*Passage shown*.

Yeah, and it's really hard to do that adaptation. You know, if we take you, for example, we're we're really trying to provide a lot of strength, and then we're also trying to provide a lot of speed. And then, you know, strength and speed is power, and we'll so we'll start to bring those together. But it's really hard to do that sort of work if you're then lowering on top of it a whole lot of other work, which is going to fatigue the system. Um and that's where a really big aerobic base plays in as well, because you've got a good aerobic base, you can tolerate more work and still do some of that work. But if you don't have as big aerobic base, that's really hard to achieve. That's where sort of understanding yourself and your individuality around training is important. And that's for everybody out there. Really think about you can only achieve probably a couple of things within your training program. So look at your program, think what are those key things that I want to get out of it in this next four to eight weeks, and just knuckle down on them, just commit to them, and you'll see some shift in those areas, you know, and then go into a bit of a maintenance phase with those, then commit to something else and and step it along. And it means if you do have a race that's six or eight or nine months away, you can segment it up more and create a lot more target of target of achievement and also see some progress along the way.

*Task brief*.
Answer these questions about the training passage, one per line:
1. According to the training passage, what two qualities together make power?
2. What lets a person tolerate more work and still get some of that work done?
3. Over how many weeks should you pick the key things you want from your program?
You won't need the records.

Stored data:
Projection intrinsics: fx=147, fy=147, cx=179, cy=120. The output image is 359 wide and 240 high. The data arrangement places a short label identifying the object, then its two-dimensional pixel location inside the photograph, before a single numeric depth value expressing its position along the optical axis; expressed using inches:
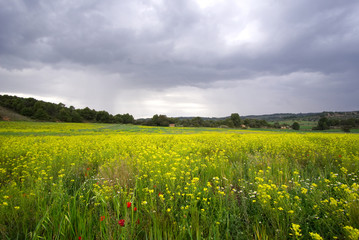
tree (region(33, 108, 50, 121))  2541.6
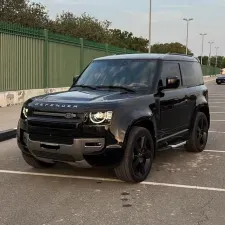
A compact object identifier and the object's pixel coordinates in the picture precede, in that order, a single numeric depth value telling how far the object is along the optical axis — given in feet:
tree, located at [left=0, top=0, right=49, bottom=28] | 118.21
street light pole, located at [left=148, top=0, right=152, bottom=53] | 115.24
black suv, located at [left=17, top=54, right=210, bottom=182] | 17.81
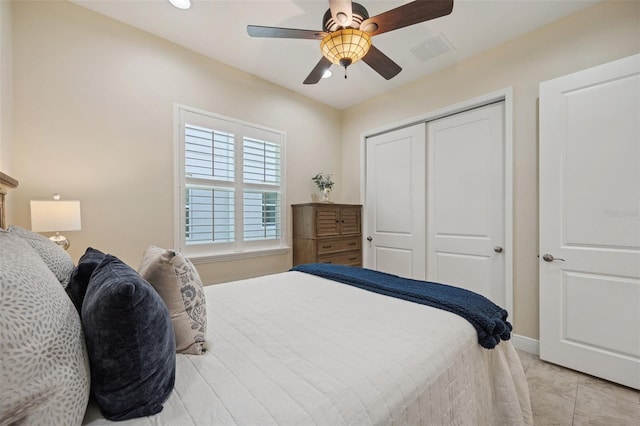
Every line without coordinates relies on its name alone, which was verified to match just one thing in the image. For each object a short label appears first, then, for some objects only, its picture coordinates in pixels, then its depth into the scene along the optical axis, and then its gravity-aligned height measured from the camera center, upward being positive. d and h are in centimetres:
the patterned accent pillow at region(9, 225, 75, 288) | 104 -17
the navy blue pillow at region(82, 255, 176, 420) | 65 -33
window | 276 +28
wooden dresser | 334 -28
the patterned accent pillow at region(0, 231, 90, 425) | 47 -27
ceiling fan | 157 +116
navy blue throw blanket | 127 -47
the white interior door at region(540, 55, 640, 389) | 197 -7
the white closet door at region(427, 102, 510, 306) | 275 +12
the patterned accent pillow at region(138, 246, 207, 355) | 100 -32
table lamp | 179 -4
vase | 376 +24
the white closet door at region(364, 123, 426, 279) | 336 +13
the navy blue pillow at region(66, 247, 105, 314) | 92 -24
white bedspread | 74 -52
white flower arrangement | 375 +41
---
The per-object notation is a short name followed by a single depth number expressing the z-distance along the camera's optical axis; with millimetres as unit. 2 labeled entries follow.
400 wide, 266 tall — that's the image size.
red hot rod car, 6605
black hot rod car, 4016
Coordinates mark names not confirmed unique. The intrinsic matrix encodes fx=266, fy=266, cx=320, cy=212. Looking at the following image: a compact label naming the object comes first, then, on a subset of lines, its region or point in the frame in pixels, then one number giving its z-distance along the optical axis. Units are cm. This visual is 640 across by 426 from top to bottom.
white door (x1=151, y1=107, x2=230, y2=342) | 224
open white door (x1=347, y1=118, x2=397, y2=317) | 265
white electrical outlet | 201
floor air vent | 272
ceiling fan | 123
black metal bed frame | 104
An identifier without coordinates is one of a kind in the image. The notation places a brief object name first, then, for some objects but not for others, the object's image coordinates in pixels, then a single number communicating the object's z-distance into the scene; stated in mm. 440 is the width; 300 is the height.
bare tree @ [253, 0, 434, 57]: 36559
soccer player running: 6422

*Your solution*.
1. Strength and speed
2. A good aerobic base
3. Four to eight weeks